Tuesday, October 19, 2010

Second preferences are second preferences - unless you're Tom Harris, obviously...

One thing I find quite amusing about Tom Harris' rabid opposition to even the most trivial electoral reform is that every time he opens his mouth on the subject he reveals just how hopelessly (or perhaps willfully) he misunderstands it. Tonight he's trying to incite the Labour NEC to expel Ken Livingstone for helping the campaign of Lutfur Rahman, who is standing against the official Labour candidate for the mayoralty of Tower Hamlets. (Would it be too cynical of me to suggest that Tom has yet to reconcile himself to the prospect of a non-Blairite Labour candidate for London mayor in 2012, and is desperately scrabbling around for a get-out clause?) The point is that Livingstone was merely campaigning for second preference votes for Rahman, who he felt had been wrongly deselected by Labour after being chosen by party members as the official mayoral candidate. Tom regards this as a self-evidently lame excuse, and goes on to assert that "even in a ballot conducted under the Alternative Vote, Labour Party members should only campaign for the Labour candidate".

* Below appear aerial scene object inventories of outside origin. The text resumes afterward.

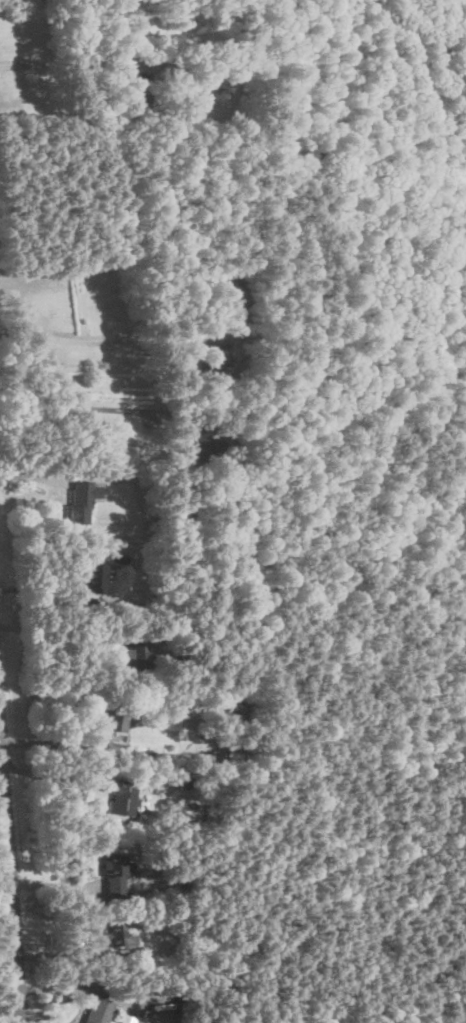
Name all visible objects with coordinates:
road: (47, 60)
building: (135, 89)
building: (230, 302)
road: (72, 338)
building: (213, 366)
road: (75, 406)
building: (82, 500)
building: (180, 517)
building: (93, 579)
building: (133, 658)
building: (226, 709)
building: (118, 720)
road: (108, 751)
road: (3, 771)
road: (55, 784)
building: (123, 798)
road: (12, 853)
road: (7, 869)
building: (114, 874)
building: (119, 936)
road: (11, 1006)
building: (97, 1011)

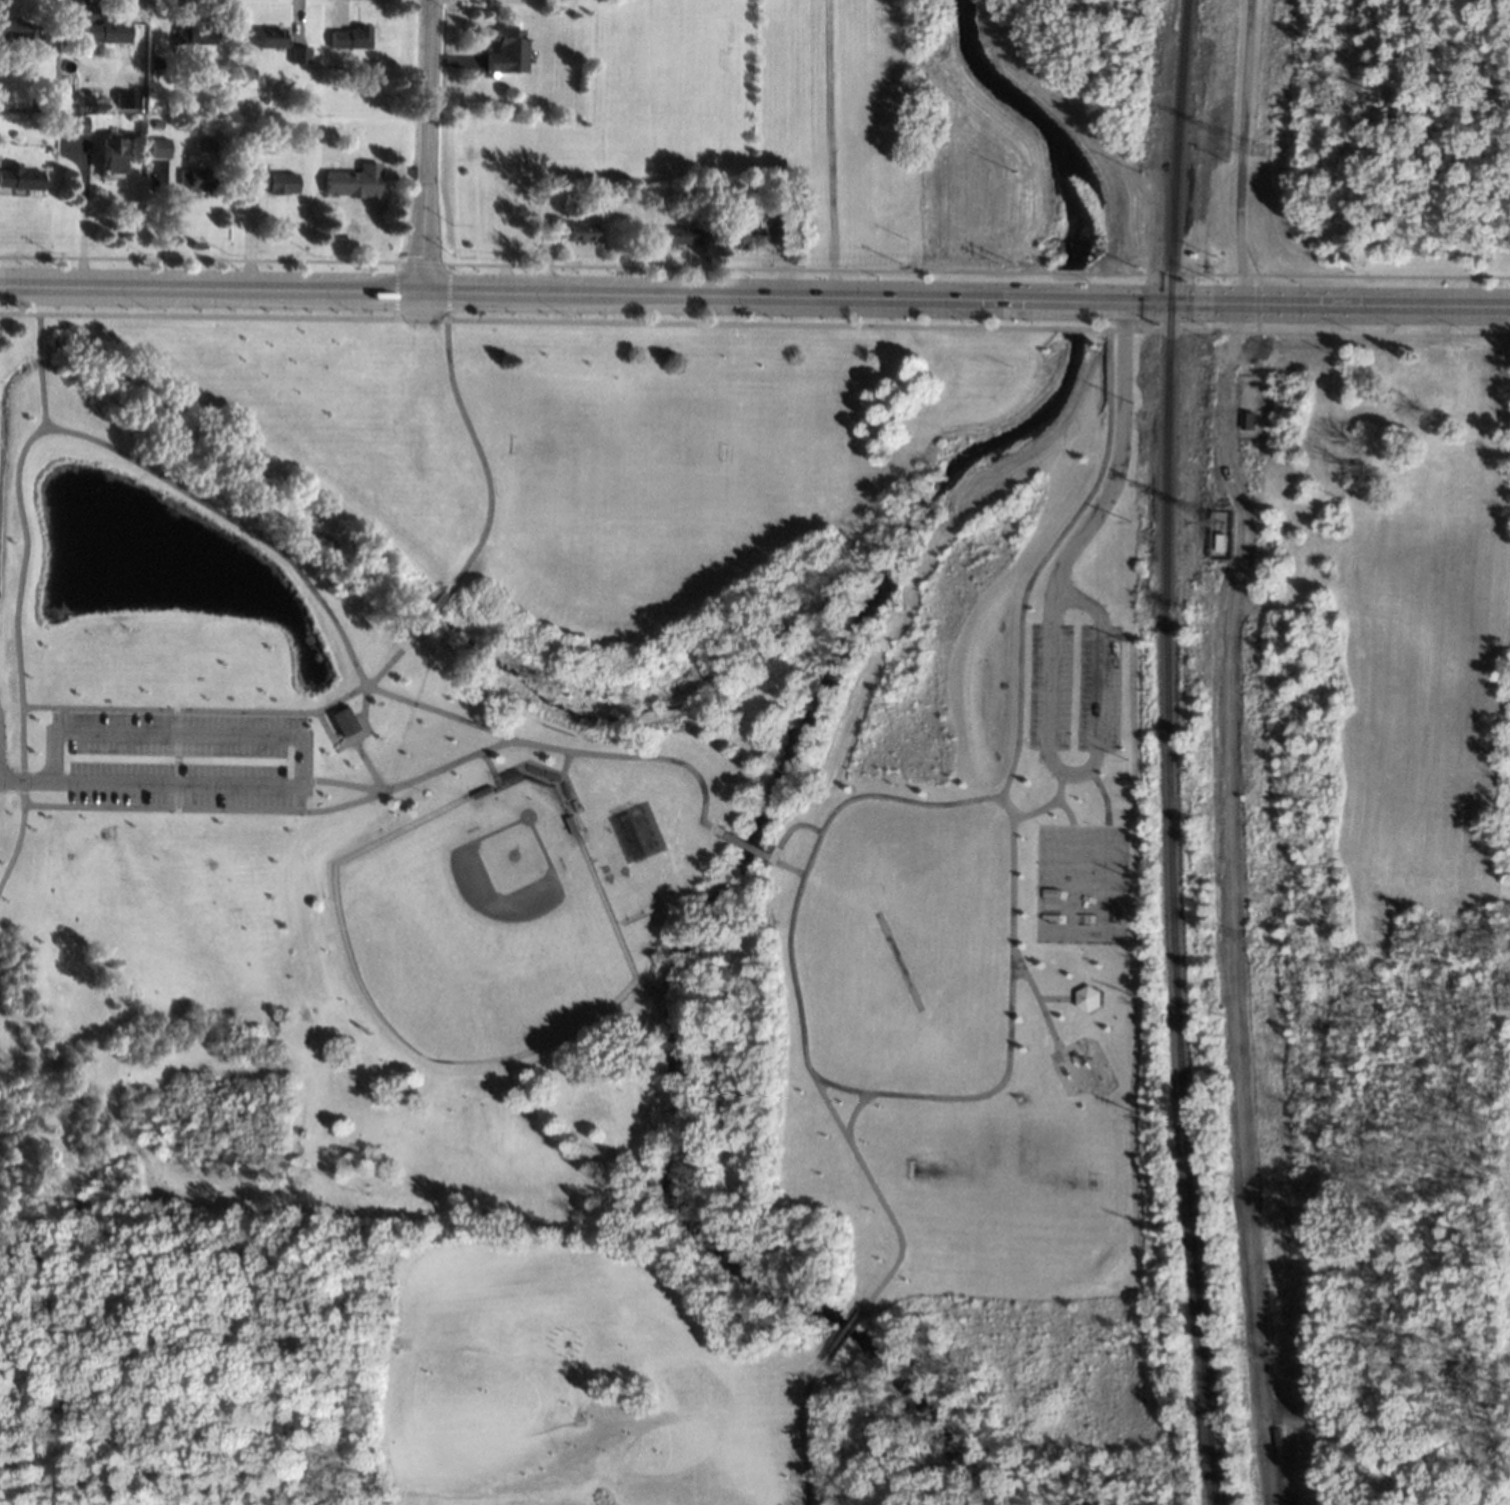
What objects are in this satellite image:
building: (13, 28)
building: (106, 31)
building: (192, 32)
building: (270, 36)
building: (350, 37)
building: (507, 50)
building: (298, 53)
building: (155, 62)
building: (335, 69)
building: (246, 71)
building: (149, 82)
building: (241, 83)
building: (125, 100)
building: (42, 104)
building: (74, 107)
building: (72, 123)
building: (155, 123)
river: (1036, 124)
park: (1066, 135)
road: (430, 145)
park: (1397, 145)
building: (159, 147)
road: (831, 148)
building: (109, 155)
road: (1241, 166)
building: (21, 175)
building: (195, 178)
building: (354, 180)
building: (269, 181)
building: (692, 197)
road: (83, 212)
building: (782, 225)
building: (572, 229)
building: (681, 234)
building: (747, 236)
road: (1374, 275)
road: (754, 295)
river: (1070, 300)
road: (616, 322)
road: (37, 370)
building: (1247, 420)
road: (75, 434)
road: (481, 459)
park: (611, 466)
building: (1220, 542)
road: (1043, 559)
road: (426, 616)
road: (1051, 648)
parking lot: (1049, 685)
parking lot: (1098, 687)
road: (196, 708)
building: (342, 720)
park: (1500, 721)
road: (305, 735)
road: (354, 736)
road: (534, 744)
railway: (1168, 752)
parking lot: (176, 757)
parking lot: (54, 758)
road: (368, 763)
road: (26, 779)
road: (344, 783)
road: (1102, 794)
road: (1048, 805)
road: (259, 810)
road: (1066, 811)
road: (780, 844)
road: (15, 845)
road: (746, 845)
park: (1078, 882)
park: (1391, 900)
park: (568, 904)
park: (486, 925)
river: (695, 929)
road: (1034, 996)
building: (1086, 996)
road: (1054, 997)
road: (896, 1094)
road: (852, 1112)
road: (877, 1194)
road: (845, 1334)
road: (799, 1427)

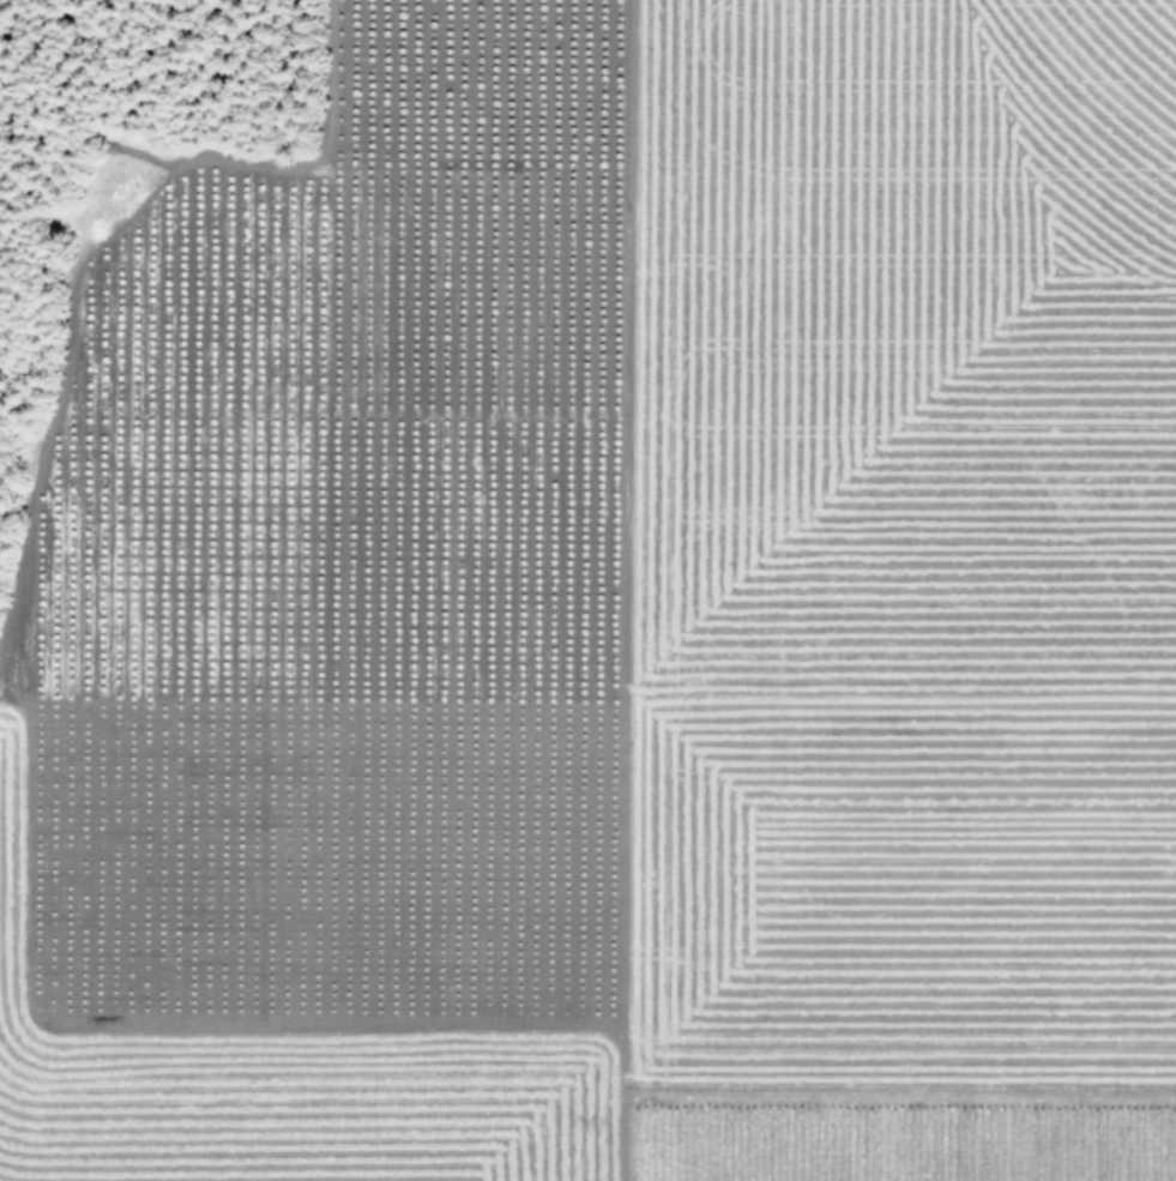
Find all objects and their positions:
crop: (612, 614)

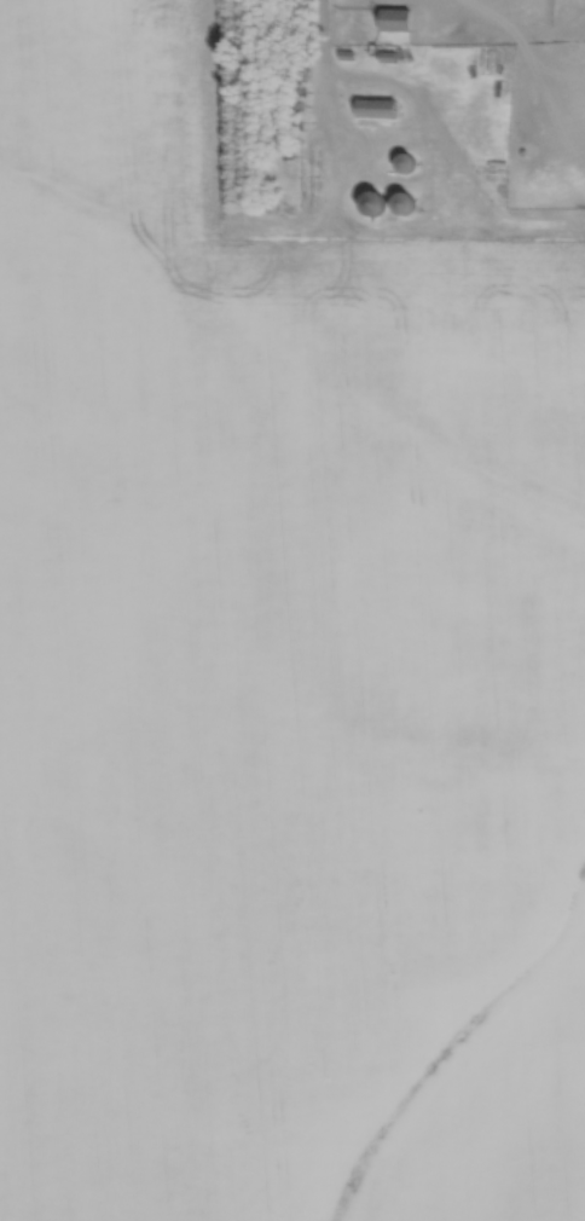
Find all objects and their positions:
building: (397, 17)
building: (378, 106)
building: (407, 161)
building: (374, 201)
building: (406, 201)

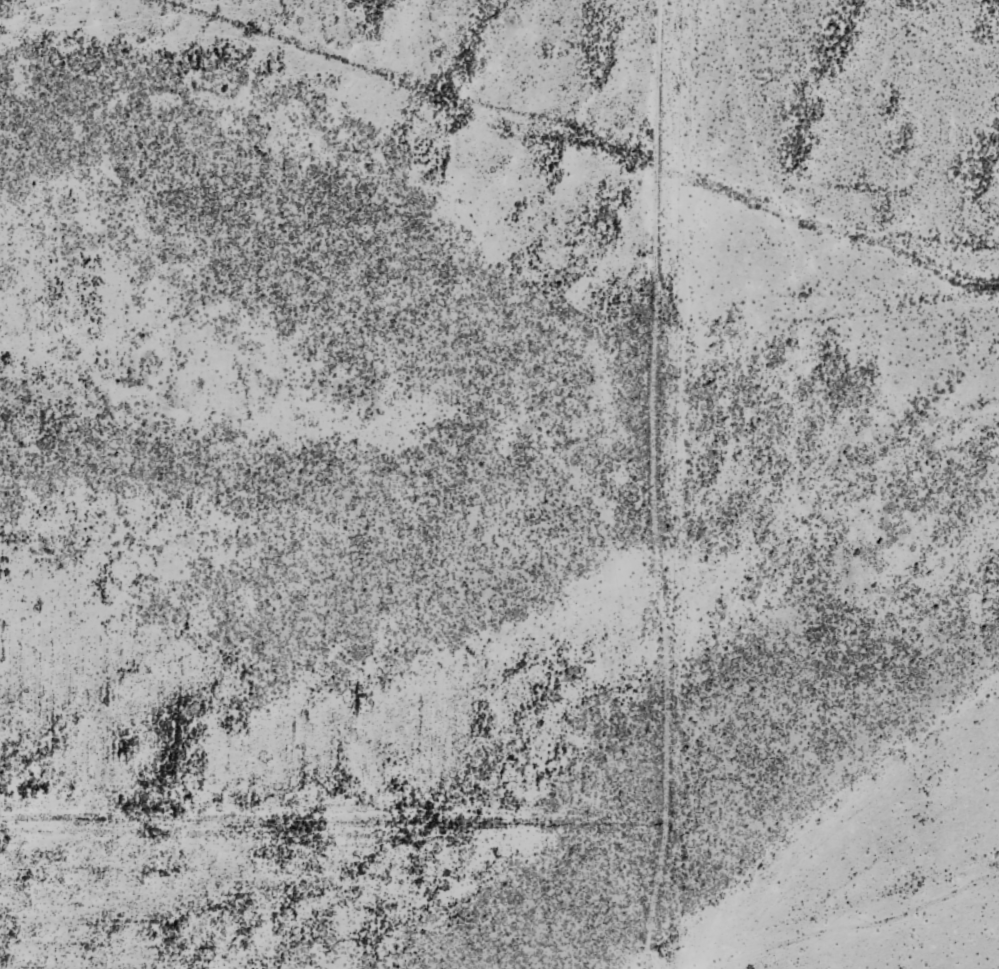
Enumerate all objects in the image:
road: (802, 264)
road: (602, 484)
road: (294, 842)

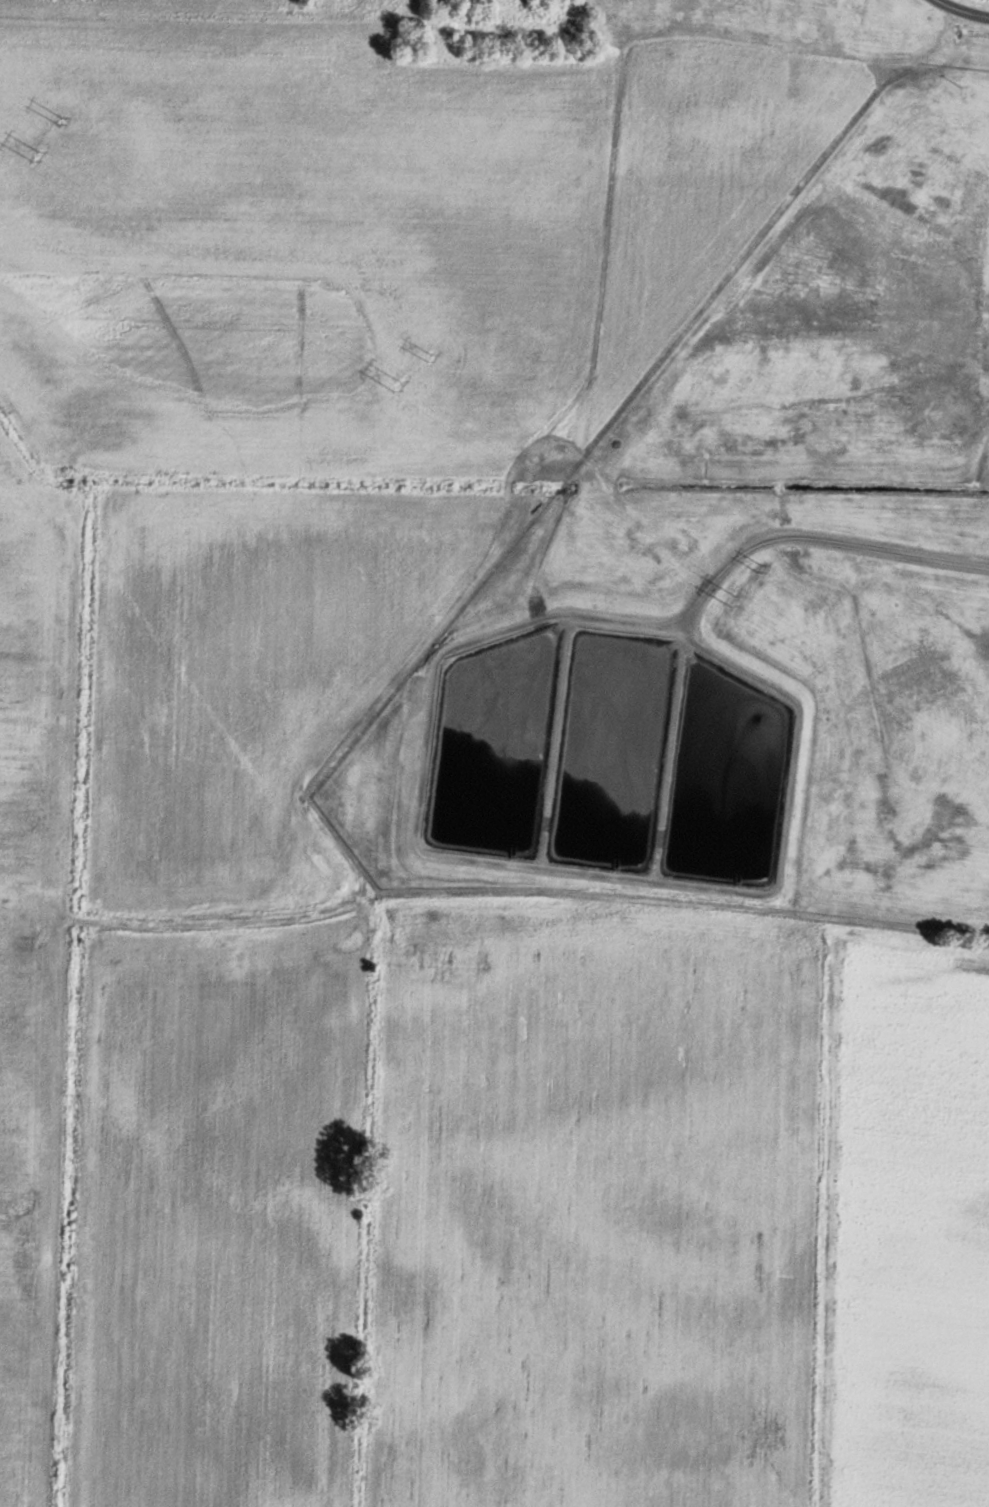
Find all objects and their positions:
building: (745, 8)
building: (636, 9)
road: (963, 10)
building: (851, 12)
power tower: (62, 120)
power tower: (37, 154)
power tower: (429, 357)
power tower: (397, 385)
power tower: (760, 566)
power tower: (733, 600)

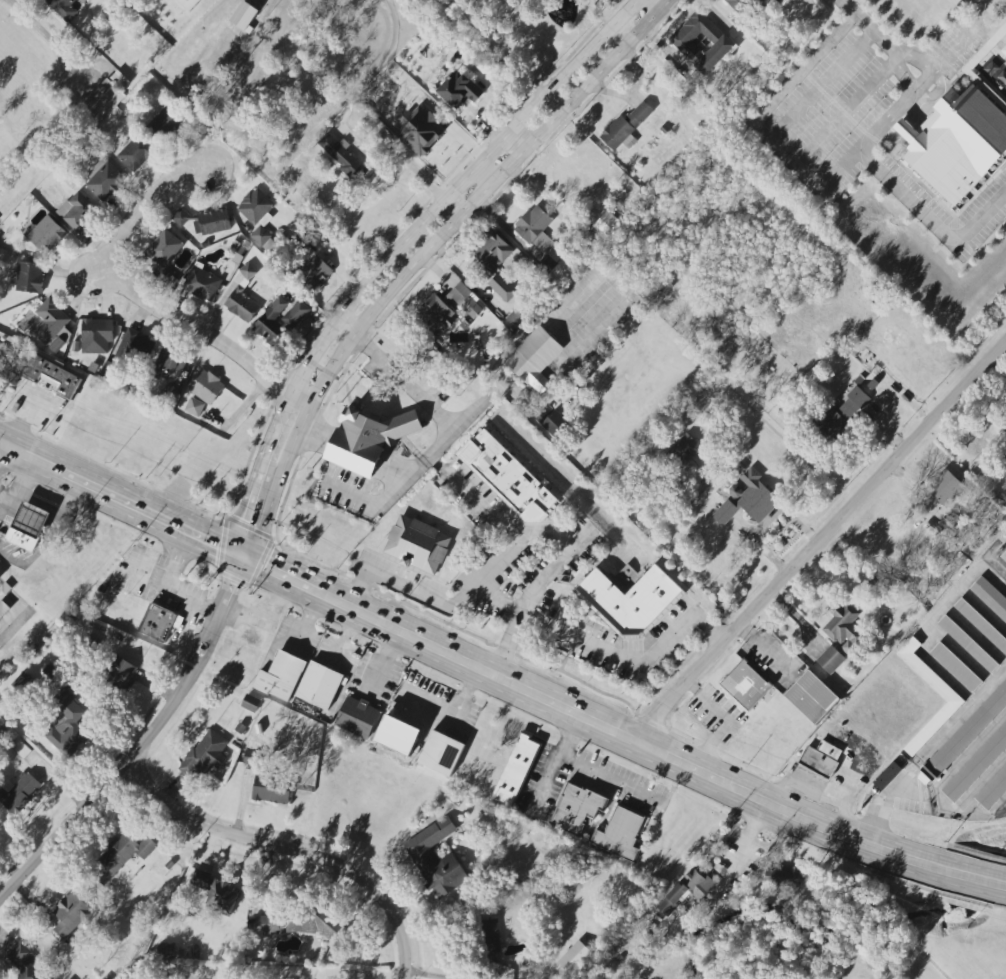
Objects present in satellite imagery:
building: (775, 2)
building: (188, 4)
road: (657, 4)
building: (738, 4)
building: (62, 8)
road: (604, 13)
building: (244, 15)
road: (971, 25)
road: (871, 32)
road: (49, 38)
building: (701, 42)
building: (1004, 50)
road: (931, 75)
building: (122, 80)
road: (903, 84)
road: (820, 86)
building: (459, 91)
building: (990, 93)
building: (99, 101)
road: (770, 103)
road: (842, 113)
building: (165, 122)
building: (626, 126)
road: (864, 144)
building: (957, 144)
building: (138, 153)
building: (343, 157)
road: (414, 167)
road: (483, 177)
building: (104, 179)
building: (77, 211)
building: (180, 217)
road: (931, 221)
building: (211, 222)
building: (601, 227)
building: (535, 229)
building: (46, 234)
building: (164, 248)
road: (397, 249)
road: (424, 255)
building: (494, 262)
building: (546, 265)
building: (248, 271)
building: (316, 271)
building: (27, 277)
building: (202, 282)
road: (144, 298)
building: (242, 305)
building: (435, 314)
building: (279, 320)
building: (51, 325)
road: (348, 326)
building: (94, 336)
road: (129, 340)
building: (133, 346)
building: (75, 347)
building: (534, 358)
building: (168, 364)
building: (11, 365)
building: (53, 376)
road: (406, 383)
building: (206, 386)
building: (169, 392)
building: (195, 408)
building: (552, 422)
road: (21, 424)
building: (1004, 428)
building: (368, 438)
building: (683, 449)
road: (8, 462)
building: (508, 478)
road: (21, 486)
road: (401, 486)
building: (946, 488)
building: (1004, 496)
road: (4, 498)
road: (474, 498)
building: (747, 499)
road: (57, 510)
traffic signals: (242, 520)
building: (951, 525)
building: (28, 526)
road: (818, 542)
traffic signals: (218, 543)
building: (416, 546)
building: (1003, 557)
traffic signals: (265, 566)
building: (0, 575)
traffic signals: (234, 585)
road: (169, 586)
road: (358, 588)
building: (6, 589)
road: (469, 589)
road: (530, 593)
building: (990, 597)
building: (630, 600)
building: (4, 610)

This is plainly nonsensical. It was Labour that gave people two preferences - and yet it's supposed to only want them to use one? A second preference vote, regardless of which candidate it is for, cannot possibly harm the official Labour candidate as long as the first preference vote was for him. Does Tom understand this simple principle? I think there are two possibilities - either he doesn't, or he is extremely keen to sow confusion in the minds of others about it. Actually, his post is rather revealing about one of his true reasons for being such a reform-phobe - clearly he cannot stomach any change that undermines the absolutist partisan tribalism he needs for comfort. "I can vote for Labour, and for someone else as well? I feel faint!"

In contrast, I doubt Tower Hamlets voters will have thought any less of Livingstone for being capable of thinking beyond the party line now and again, and indeed, if the party hierarchy are mature enough to accept the perfectly rational justification for his display of free-thinking, the incident might even end up helping Labour's image by extension. Something else that Tom would doubtless find utterly incomprehensible.